EDITORIAL — Preparing schools

The nationwide Brigada Eskwela kicks off today with thousands of children in areas affected by Mayon Volcano’s unrest needing to move out of schools converted into evacuation centers. In the provinces of Bulacan and Pampanga, schools were also used as temporary shelters by residents affected by the recent massive flooding spawned by Typhoon Egay and the monsoon.

Education officials have long called for a stop to the use of schools as evacuation centers. The problem highlights the continuing lack of both school facilities and decent evacuation centers, despite the frequency of natural calamities that necessitate emergency housing for thousands of people. The country is in the middle of the wet season, so it is likely that tropical cyclones and monsoons will again bring torrential floods to large portions of Bulacan and Pampanga. Once schools open, where will affected residents seek temporary shelter?

The annual Brigada Eskwela is meant chiefly to clean up and undertake repairs of public schools in preparation for the start of classes, this year set on Aug. 29. Department of Education officials reminded everyone that the weeklong program is purely voluntary. While donations for school improvements are accepted, DepEd personnel are prohibited from soliciting such contributions.

Local government units, which this year started receiving a larger share of national revenues, are tasked to provide public school facilities to their constituents. Wealthy LGUs can afford to build additional school buildings and classrooms, hire more teaching personnel and provide computers and other gadgets for facilitating learning. Low-income LGUs will be hard-pressed to provide such services. Areas facing chronic flooding also need help in providing proper education facilities.

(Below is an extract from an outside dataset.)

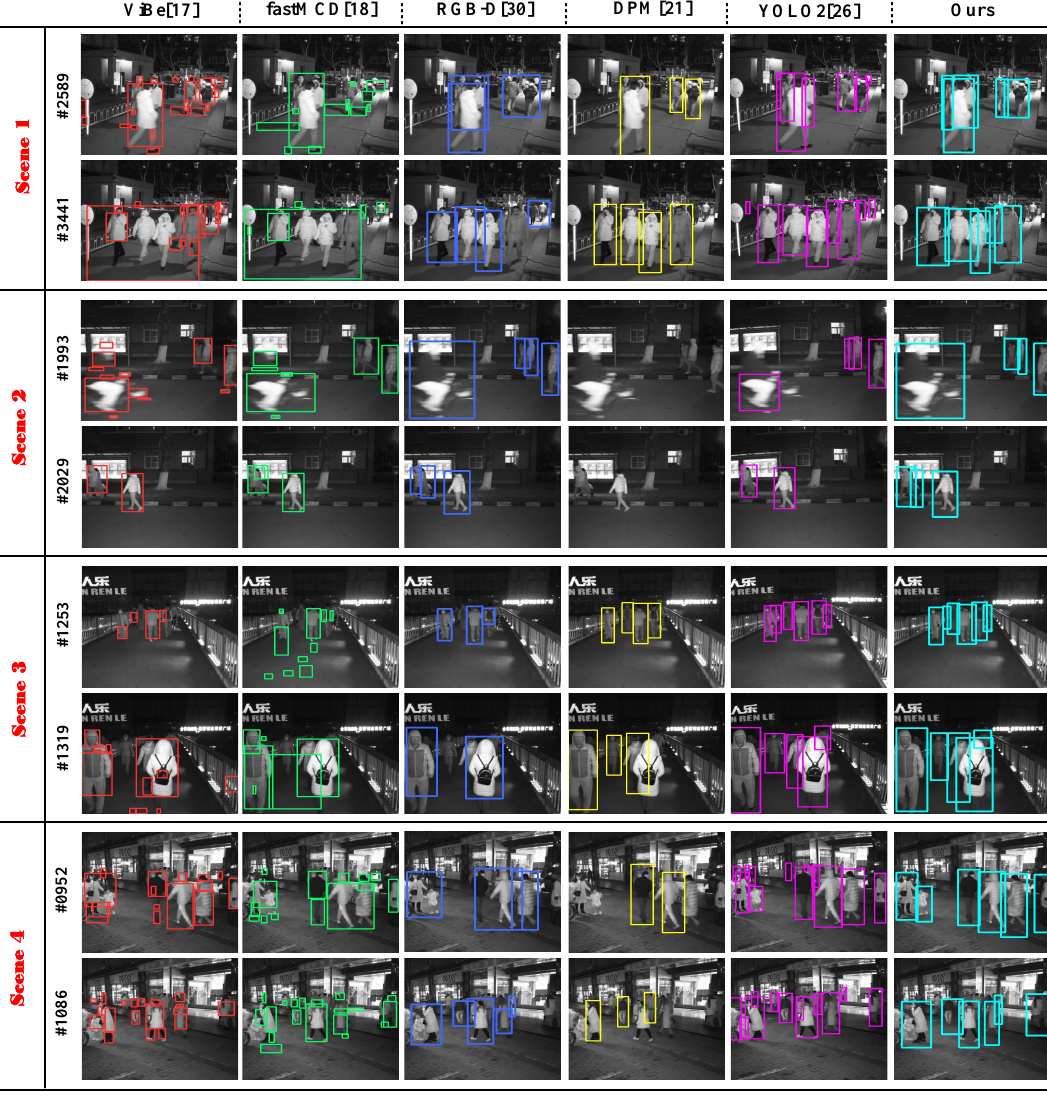
Figure 6. The detection results of four typical datasets showed the difference between our approach and the Visual Background extractor (ViBe) [17], the Deformable Parts Model (DPM) [21], fast MCD [18], You Only Look Once Version 2 (YOLO2) [26] and RGB-D [30]. The four scenarios include ( a ) school entrance; ( b ) footpath; ( c ) flyover and ( d ) busy street. Table 2. False alarm and missed rate of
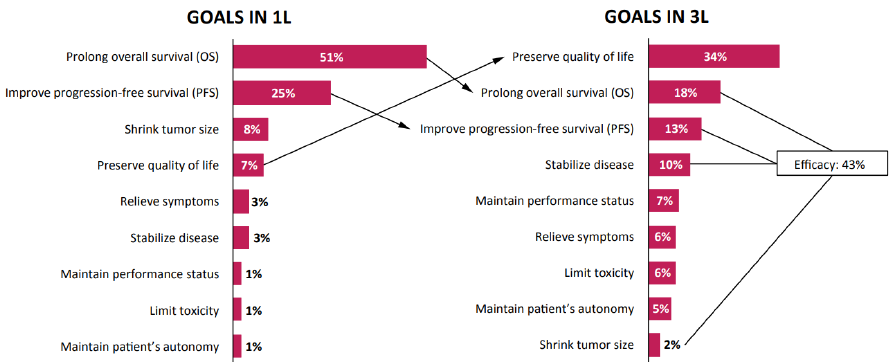
Figure 2. Treatment goals in the first-(1L) and third-line (3L) settings.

The need for additional public school facilities became more acute amid the economic toll of the pandemic lockdowns, which forced many parents to transfer their children from private to public schools because they could no longer afford to pay tuition. The transfers forced the shutdown of several private schools; most of them remain closed even with the gradual economic recovery from the pandemic.

Despite the higher revenue allotments of LGUs, in most areas of the country, additional school facilities will have to wait. The government has set modest goals for Brigada Eskwela: “to provide “clean, neat and orderly” schools and classrooms, as a DepEd official declared last week. With help from volunteers, this goal at least can be achieved.